Q: When to commit/push?

• When NOT to commit:
  • Did not compile code
  • Broken code (breaks build for others)
  • Takeaway: commit, as long as stuff builds and runs without errors.

Q: What is scope?

• Scope is the area of visibility of identifiers such as variables, fields, methods, etc. For example, all the fields and methods of a class are visible within the class. The scope of a method is within the method.
• One distinguishes between static (or lexical) and dynamic scopes. In a statically scoped language, the visibility of a variable is fully determined by the program source code. In a dynamically scoped language, the visibility of variables is determined by the runtime behavior of the program, e.g., the order in which functions are called. Most programming languages are statically scoped.

Q: Structure of xtc? Visitor class?

• Important:
  • Runtime.java (in xtc.util)
  • Tree.java (in xtc.tree)
    • GNode is used for dynamic trees
  • Tool.java (in xtc.util)
  • SymbolTable.java (in xtc.util)
  • Parser package (xtc.parser)
  • Lang package (CPrinter.java)
    • JavaFiveParser.java (in xtc.lang)
    • FactoryFactory.java (in xtc.lang)
• Visitor class (in xtc.tree):
  • The key method of the visitor class is "dispatch". The contract is as follows:
  1. if the dispatched node is a dynamically typed GNode with name NAME then find the method "visitNAME" and call it with the dispatched node.
  2. if the dispatched node is a statically typed tree node (i.e., a node of some class C that extends Node) then find the "visit" method that takes a C node and call it with the dispatched node.
  • When we extended the Visitor class in the "process" method of our baby translator, we provided a "visit" method that takes a Node object as argument. This has the following effect:
  • Suppose we traverse a Java AST returned by the xtc Java parser (this AST consists of GNode objects). Suppose further that during the traversal we dispatch a node n with name NAME, and suppose the case 1 above does not work because we did not provide a visitNAME method (e.g. NAME could be "ClassDeclaration"). Then case 2 still applies because the class GNode extends Node. That is, n is also a Node object and we can always call "visit" with n as argument. This is what "dispatch" in the Visitor class implements.

Q: Organizing code with xtc?
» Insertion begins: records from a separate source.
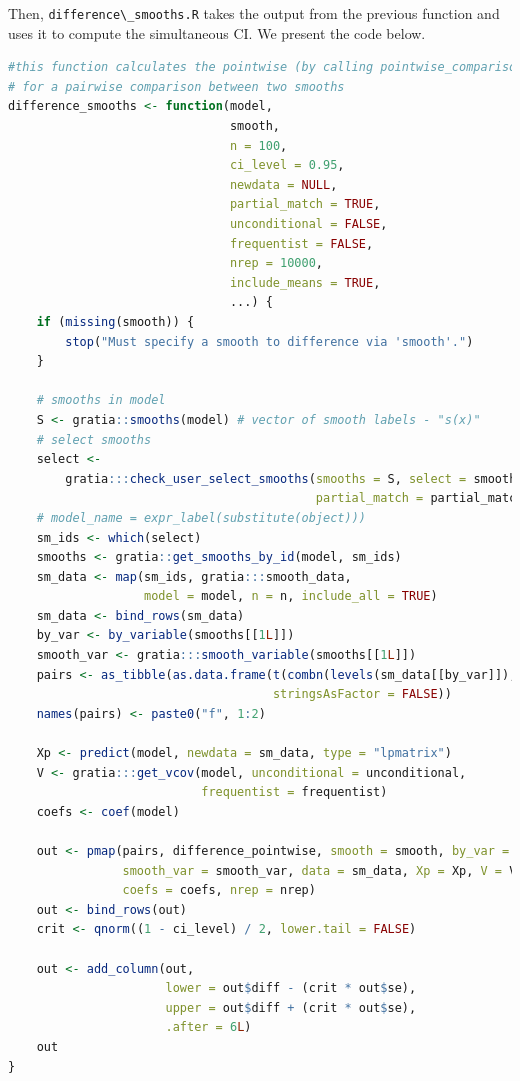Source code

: \documentclass[
]{article}
\newcommand{\passthrough}[1]{#1}
\begin{document}
Then, \passthrough{\lstinline!difference\_smooths.R!} takes the output from the previous function and uses it to compute the simultaneous CI.
We present the code below.

\begin{lstlisting}[language=R]
#this function calculates the pointwise (by calling pointwise_comparisons.R) CI and the simultaneous CI
# for a pairwise comparison between two smooths
difference_smooths <- function(model,
                               smooth,
                               n = 100,
                               ci_level = 0.95,
                               newdata = NULL,
                               partial_match = TRUE,
                               unconditional = FALSE,
                               frequentist = FALSE,
                               nrep = 10000,
                               include_means = TRUE,
                               ...) {
    if (missing(smooth)) {
        stop("Must specify a smooth to difference via 'smooth'.")
    }

    # smooths in model
    S <- gratia::smooths(model) # vector of smooth labels - "s(x)"
    # select smooths
    select <-
        gratia:::check_user_select_smooths(smooths = S, select = smooth,
                                           partial_match = partial_match)#,
    # model_name = expr_label(substitute(object)))
    sm_ids <- which(select)
    smooths <- gratia::get_smooths_by_id(model, sm_ids)
    sm_data <- map(sm_ids, gratia:::smooth_data,
                   model = model, n = n, include_all = TRUE)
    sm_data <- bind_rows(sm_data)
    by_var <- by_variable(smooths[[1L]])
    smooth_var <- gratia:::smooth_variable(smooths[[1L]])
    pairs <- as_tibble(as.data.frame(t(combn(levels(sm_data[[by_var]]), 2)),
                                     stringsAsFactor = FALSE))
    names(pairs) <- paste0("f", 1:2)

    Xp <- predict(model, newdata = sm_data, type = "lpmatrix")
    V <- gratia:::get_vcov(model, unconditional = unconditional,
                           frequentist = frequentist)
    coefs <- coef(model)

    out <- pmap(pairs, difference_pointwise, smooth = smooth, by_var = by_var,
                smooth_var = smooth_var, data = sm_data, Xp = Xp, V = V,
                coefs = coefs, nrep = nrep)
    out <- bind_rows(out)
    crit <- qnorm((1 - ci_level) / 2, lower.tail = FALSE)

    out <- add_column(out,
                      lower = out$diff - (crit * out$se),
                      upper = out$diff + (crit * out$se),
                      .after = 6L)
    out
}
\end{lstlisting}
\end{document}
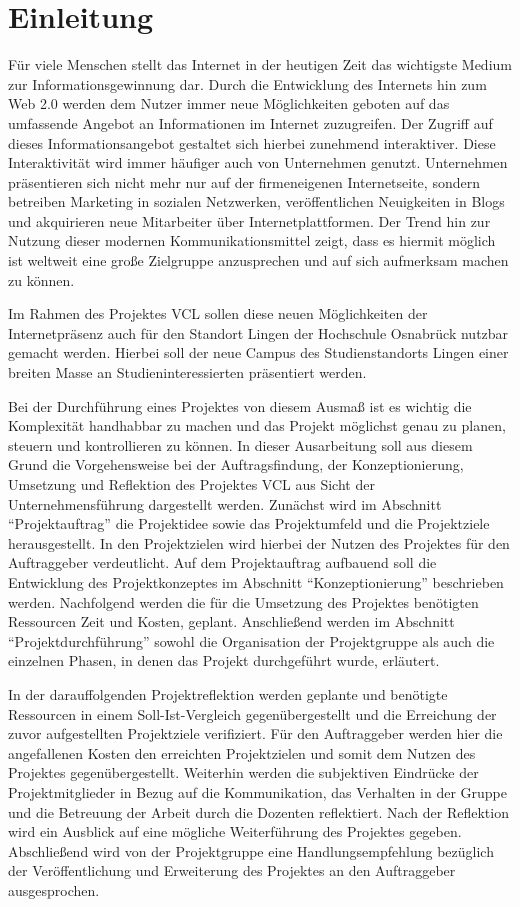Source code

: \section{Einleitung}
\label{sec:Einleitung}
Für viele Menschen stellt das Internet in der heutigen Zeit das wichtigste
Medium zur Informationsgewinnung dar. Durch die Entwicklung des Internets hin
zum Web 2.0 werden dem Nutzer immer neue Möglichkeiten geboten auf das
umfassende Angebot an Informationen im Internet zuzugreifen. Der Zugriff auf
dieses Informationsangebot gestaltet sich hierbei zunehmend interaktiver.
Diese Interaktivität wird immer häufiger auch von Unternehmen genutzt.
Unternehmen präsentieren sich nicht mehr nur auf der firmeneigenen
Internetseite, sondern betreiben Marketing in sozialen Netzwerken,
veröffentlichen Neuigkeiten in Blogs und akquirieren neue Mitarbeiter über
Internetplattformen. Der Trend hin zur Nutzung dieser modernen
Kommunikationsmittel zeigt, dass es hiermit möglich ist weltweit eine große
Zielgruppe anzusprechen und auf sich aufmerksam machen zu können.

Im Rahmen des Projektes \ac{VCL} sollen diese neuen
Möglichkeiten der Internetpräsenz auch für den Standort Lingen der Hochschule
Osnabrück nutzbar gemacht werden. Hierbei soll der neue Campus des
Studienstandorts Lingen einer breiten Masse an Studieninteressierten
präsentiert werden.

Bei der Durchführung eines Projektes von diesem Ausmaß ist es wichtig die
Komplexität handhabbar zu machen und das Projekt möglichst genau zu planen,
steuern und kontrollieren zu können. In dieser Ausarbeitung soll aus diesem
Grund die Vorgehensweise bei der Auftragsfindung, der Konzeptionierung,
Umsetzung und Reflektion des Projektes \acs{VCL} aus Sicht der
Unternehmensführung dargestellt werden. Zunächst wird im Abschnitt
"`Projektauftrag"' die Projektidee sowie das Projektumfeld und die Projektziele
herausgestellt. In den Projektzielen wird hierbei der Nutzen des Projektes
für den Auftraggeber verdeutlicht. Auf dem Projektauftrag aufbauend soll
die Entwicklung des Projektkonzeptes im Abschnitt "`Konzeptionierung"'
beschrieben werden. Nachfolgend werden die für die Umsetzung des Projektes
benötigten Ressourcen Zeit und Kosten, geplant. Anschließend werden im Abschnitt
"`Projektdurchführung"' sowohl die Organisation der Projektgruppe als auch die
einzelnen Phasen, in denen das Projekt durchgeführt wurde, erläutert.  

In der darauffolgenden Projektreflektion werden geplante und benötigte
Ressourcen in einem Soll-Ist-Vergleich gegenübergestellt und die Erreichung der zuvor
aufgestellten Projektziele verifiziert. Für den Auftraggeber werden hier die
angefallenen Kosten den erreichten Projektzielen und somit dem Nutzen des
Projektes gegenübergestellt. Weiterhin werden die subjektiven Eindrücke der
Projektmitglieder in Bezug auf die Kommunikation, das Verhalten in der Gruppe
und die Betreuung der Arbeit durch die Dozenten reflektiert. Nach der
Reflektion wird ein Ausblick auf eine mögliche Weiterführung des Projektes
gegeben. Abschließend wird von der Projektgruppe eine Handlungsempfehlung
bezüglich der Veröffentlichung und Erweiterung des Projektes an den Auftraggeber
ausgesprochen.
Make?

• Two ways:
  1. Jar file - binary release allows for flexibility in how you organize your directories and build system
  2. Update xtc’s directory structure
     • Copy and edit a package make file, such as src/xtc/oop/Makefile
     • Update PACKAGES in the global make file with your package
     • Tip: . setup.sh sets environment variables in the current shell versus in another.

Q: Structure of AST? Typing? (three ways of figuring it out)

• To get the structure of the AST, java xtc.oop.Translator -printJavaAST File.java prints the program as a tree.
• Three ways:
  1. Feed toy translator tool in the last class inputs and see what the input looks like.
  2. Look at grammar (in src/xtc/lang/JavaCore.java) and it will state the declarations
  3. in src/xtc/lang: java xtc.parser.Rats -ast -variant -in ../.. JavaFive.rats prints declarations as ML data types.

Q: What’s hard?

• The process:

  1. Read in (“parse” into an Abstract Syntax Tree).
  2. Analyze. Have to run it, read in dependencies. Then analyze those depedencies.
  3. Determine internal data representations.
  4. Define own C++ AST and translate.
  5. Pretty print C++ code, so you can debug.

• Assume memory is infinite, but memory is not infinite for the final project.

• Inheritance and virtual methods are the hardest part, since you must NOT use them in generated C++.